Niemand in unserem Dorf Roshen spricht oder versteht eine Fremdsprache. Ich bin deshalb im Verständnis dessen, was uns erzählt wird, nahezu vollständig auf Sonjas Übersetzungen angewiesen. Manches übersetzt sie natürlich nicht vollständig oder gar wörtlich, da es zu schnell geht oder zu umfangreich ist oder unwichtig erscheint. Manches habe ich sicherlich auch falsch verstanden oder falsch interpretiert. Deshalb gilt für alles, was ich in diesem Buch aufschreibe: “Es hat sich so zugetragen, wie ich es – meist nach Sonjas Übersetzung – verstanden habe.“
Hinzu kommt der Mentalitätsunterschied. Er erlaubt z.B. das Ansprechen dessen, was man eigentlich will, oftmals nicht so direkt wie ich es gewohnt bin, insbesondere bei finanziellen Fragen oder privaten Problemen. Dafür sind erst lange Vorreden notwendig, die sich mit etwas völlig Anderem, oftmals mir unwichtig Erscheinendem befassen. Das führt, gepaart mit dem Unverständnis dessen, worüber überhaupt gesprochen wird, zu großer Ungeduld bei mir, während Sonja das Herantasten an den Kern der Sache als angemessen empfindet.
Besonders schwierig ist es für Sonja, wenn ihr ein Bewohner des Dorfes zurück liegende Ereignisse erzählt. Ein Zweiter kommt hinzu und stellt das Geschehene ganz anders dar und schließlich gibt ein Dritter eine weitere Version zum Besten. Was also soll sie mir erzählen? Und wenn sie dann die Erzähler bittet, einzuhalten, da sie mir, dem immer ungeduldiger Wartenden, doch erst übersetzen müsse, kommt es vor, dass der Wortschwall mit der Einleitung fortgesetzt wurde “Dem brauchst Du nichts übersetzen, der versteht uns schon. Er ist Professor, also wird er doch bulgarisch verstehen!“ Manchmal bin ich unglücklich darüber, dass ich nichts verstehe. Aber manchmal bin ich auch ganz froh, ungestört vom Redeschwall erholsam meinen eigenen Gedanken nachgehen zu können.

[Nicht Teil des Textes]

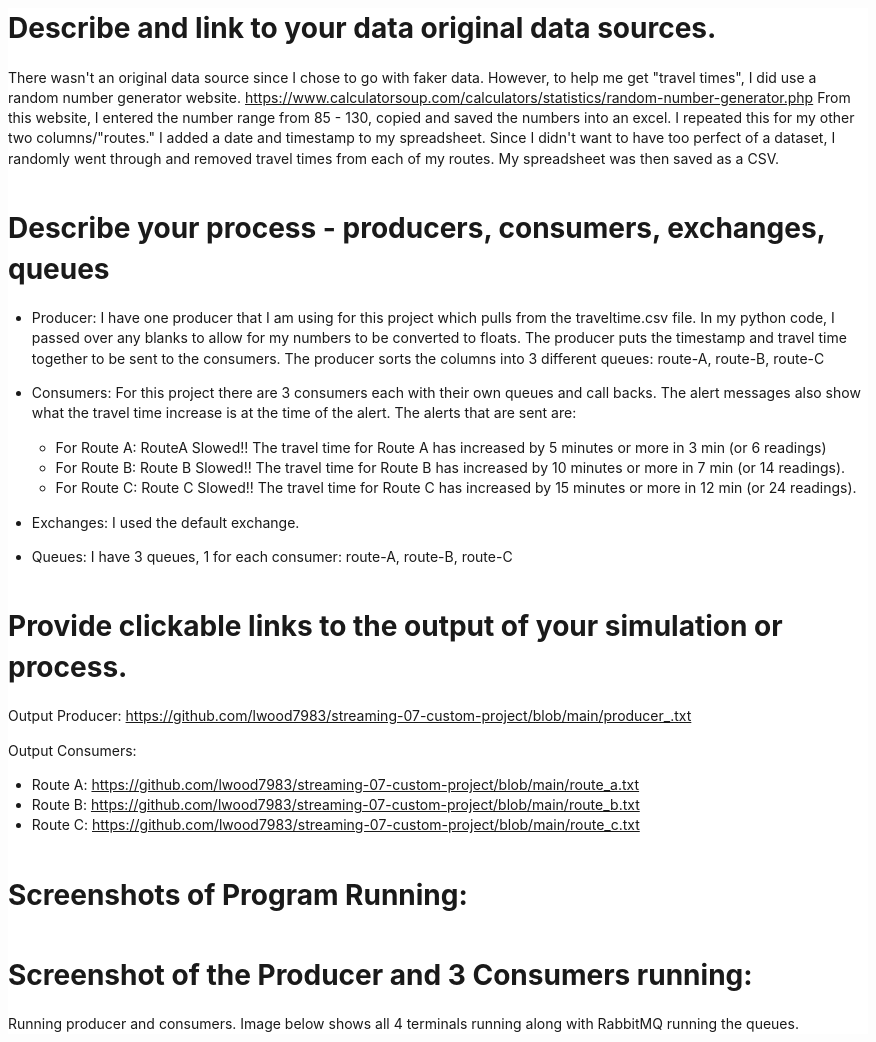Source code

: # Describe and link to your data original data sources.
There wasn't an original data source since I chose to go with faker data. However, to help me get "travel times", I did use a random number generator website.  https://www.calculatorsoup.com/calculators/statistics/random-number-generator.php  From this website, I entered the number range from 85 - 130, copied and saved the numbers into an excel.  I repeated this for my other two columns/"routes."  I added a date and timestamp to my spreadsheet.  Since I didn't want to have too perfect of a dataset, I randomly went through and removed travel times from each of my routes.  My spreadsheet was then saved as a CSV.

# Describe your process - producers, consumers, exchanges, queues

- Producer:  I have one producer that I am using for this project which pulls from the traveltime.csv file.  In my python code, I passed over any blanks to allow for my numbers to be converted to floats.  The producer puts the timestamp and travel time together to be sent to the consumers.  The producer sorts the columns into 3 different queues:  route-A, route-B, route-C

- Consumers:  For this project there are 3 consumers each with their own queues and call backs. The alert messages also show what the travel time increase is at the time of the alert.  The alerts that are sent are:
  - For Route A:  RouteA Slowed!! The travel time for Route A has increased by 5 minutes or more in 3 min (or 6 readings)
  - For Route B:  Route B Slowed!! The travel time for Route B has increased by 10 minutes or more in 7 min (or 14 readings).
  - For Route C:  Route C Slowed!! The travel time for Route C has increased by 15 minutes or more in 12 min (or 24 readings).

- Exchanges:  I used the default exchange.

- Queues:  I have 3 queues, 1 for each consumer:  route-A, route-B, route-C


# Provide clickable links to the output of your simulation or process.

Output Producer:  https://github.com/lwood7983/streaming-07-custom-project/blob/main/producer_.txt

Output Consumers:
- Route A:  https://github.com/lwood7983/streaming-07-custom-project/blob/main/route_a.txt
- Route B:  https://github.com/lwood7983/streaming-07-custom-project/blob/main/route_b.txt
- Route C:  https://github.com/lwood7983/streaming-07-custom-project/blob/main/route_c.txt


# Screenshots of Program Running:

# Screenshot of the Producer and 3 Consumers running:
Running producer and consumers.  Image below shows all 4 terminals running along with RabbitMQ running the queues.
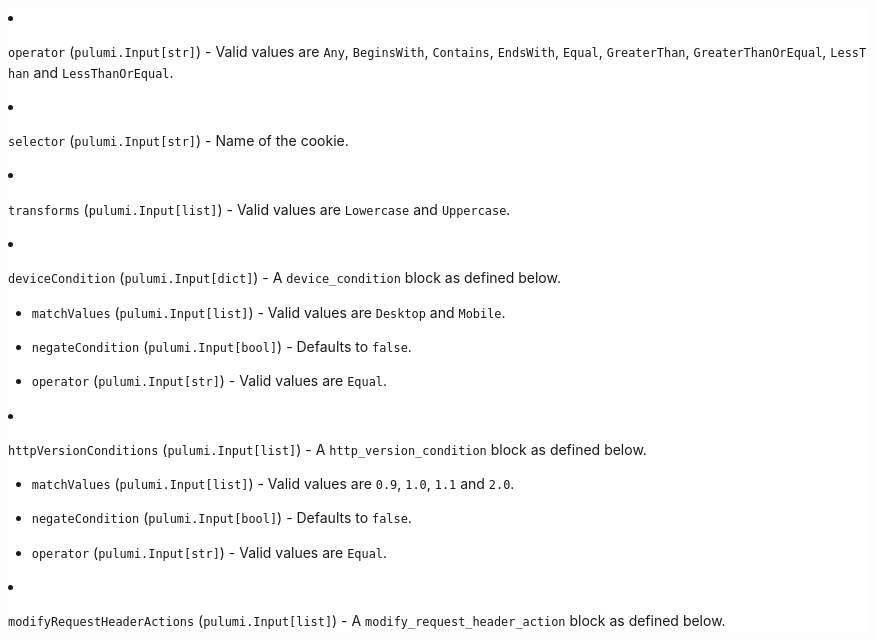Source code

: <li><p><code class="docutils literal notranslate"><span class="pre">operator</span></code> (<code class="docutils literal notranslate"><span class="pre">pulumi.Input[str]</span></code>) - Valid values are <code class="docutils literal notranslate"><span class="pre">Any</span></code>, <code class="docutils literal notranslate"><span class="pre">BeginsWith</span></code>, <code class="docutils literal notranslate"><span class="pre">Contains</span></code>, <code class="docutils literal notranslate"><span class="pre">EndsWith</span></code>, <code class="docutils literal notranslate"><span class="pre">Equal</span></code>, <code class="docutils literal notranslate"><span class="pre">GreaterThan</span></code>, <code class="docutils literal notranslate"><span class="pre">GreaterThanOrEqual</span></code>, <code class="docutils literal notranslate"><span class="pre">LessThan</span></code> and <code class="docutils literal notranslate"><span class="pre">LessThanOrEqual</span></code>.</p></li>
<li><p><code class="docutils literal notranslate"><span class="pre">selector</span></code> (<code class="docutils literal notranslate"><span class="pre">pulumi.Input[str]</span></code>) - Name of the cookie.</p></li>
<li><p><code class="docutils literal notranslate"><span class="pre">transforms</span></code> (<code class="docutils literal notranslate"><span class="pre">pulumi.Input[list]</span></code>) - Valid values are <code class="docutils literal notranslate"><span class="pre">Lowercase</span></code> and <code class="docutils literal notranslate"><span class="pre">Uppercase</span></code>.</p></li>
</ul>
</li>
<li><p><code class="docutils literal notranslate"><span class="pre">deviceCondition</span></code> (<code class="docutils literal notranslate"><span class="pre">pulumi.Input[dict]</span></code>) - A <code class="docutils literal notranslate"><span class="pre">device_condition</span></code> block as defined below.</p>
<ul>
<li><p><code class="docutils literal notranslate"><span class="pre">matchValues</span></code> (<code class="docutils literal notranslate"><span class="pre">pulumi.Input[list]</span></code>) - Valid values are <code class="docutils literal notranslate"><span class="pre">Desktop</span></code> and <code class="docutils literal notranslate"><span class="pre">Mobile</span></code>.</p></li>
<li><p><code class="docutils literal notranslate"><span class="pre">negateCondition</span></code> (<code class="docutils literal notranslate"><span class="pre">pulumi.Input[bool]</span></code>) - Defaults to <code class="docutils literal notranslate"><span class="pre">false</span></code>.</p></li>
<li><p><code class="docutils literal notranslate"><span class="pre">operator</span></code> (<code class="docutils literal notranslate"><span class="pre">pulumi.Input[str]</span></code>) - Valid values are <code class="docutils literal notranslate"><span class="pre">Equal</span></code>.</p></li>
</ul>
</li>
<li><p><code class="docutils literal notranslate"><span class="pre">httpVersionConditions</span></code> (<code class="docutils literal notranslate"><span class="pre">pulumi.Input[list]</span></code>) - A <code class="docutils literal notranslate"><span class="pre">http_version_condition</span></code> block as defined below.</p>
<ul>
<li><p><code class="docutils literal notranslate"><span class="pre">matchValues</span></code> (<code class="docutils literal notranslate"><span class="pre">pulumi.Input[list]</span></code>) - Valid values are <code class="docutils literal notranslate"><span class="pre">0.9</span></code>, <code class="docutils literal notranslate"><span class="pre">1.0</span></code>, <code class="docutils literal notranslate"><span class="pre">1.1</span></code> and <code class="docutils literal notranslate"><span class="pre">2.0</span></code>.</p></li>
<li><p><code class="docutils literal notranslate"><span class="pre">negateCondition</span></code> (<code class="docutils literal notranslate"><span class="pre">pulumi.Input[bool]</span></code>) - Defaults to <code class="docutils literal notranslate"><span class="pre">false</span></code>.</p></li>
<li><p><code class="docutils literal notranslate"><span class="pre">operator</span></code> (<code class="docutils literal notranslate"><span class="pre">pulumi.Input[str]</span></code>) - Valid values are <code class="docutils literal notranslate"><span class="pre">Equal</span></code>.</p></li>
</ul>
</li>
<li><p><code class="docutils literal notranslate"><span class="pre">modifyRequestHeaderActions</span></code> (<code class="docutils literal notranslate"><span class="pre">pulumi.Input[list]</span></code>) - A <code class="docutils literal notranslate"><span class="pre">modify_request_header_action</span></code> block as defined below.</p>
<ul>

Es ist schon eine eigenartige Erfahrung, wenn man zwei oder drei Wochen lang nur einen Gesprächspartner, nämlich meine Sonja, hat, obwohl rundherum viel und engagiert diskutiert wird.
Nur am Anfang und am Ende unserer Bulgarienaufenthalte habe ich mit Sonjas Eltern in Sofia weitere Gesprächspartner. Ihr Vater Ilia ist heute, im Jahr 2008, bereits 94 Jahre alt. Er war von 1940 bis 1944 zum Studium und anschließender Berufstätigkeit in München. Ihre Mutter ist zehn Jahre jünger und hat in den vierziger Jahren ein Jahr an einer Fachschule für Hauswirtschaft in Stuttgart verbracht.
Es ist für mich ein Phänomen, dass sie beide auch heute noch, nach mehr als 60 Jahren und in diesem hohen Alter zwar langsam aber mit nur wenig Fehlern und schwachem Akzent eine fließende Unterhaltung in Deutsch führen können; obwohl sie diese Sprache bis zu meinem Auftauchen im Jahr 1992 wohl kaum benutzt haben.
Das menschliche Gehirn und unser Gedächtnis sind ein Wunderwerk. Gerade unter älteren Bulgaren kann man immer wieder Menschen finden, die Deutsch sprechen. Deutsche Kultur und das Studium insbesondere von Medizin und Ingenieurfächer in Deutschland standen damals in hohem Ansehen. Auch heute noch ist Deutsch nach Englisch die zweit wichtigste Fremdsprache des Landes Über das Land verteilt gibt es 50 deutsche Gymnasien und 7 deutschsprachige Studiengänge an Hochschulen, die von Deutschland gefördert werden.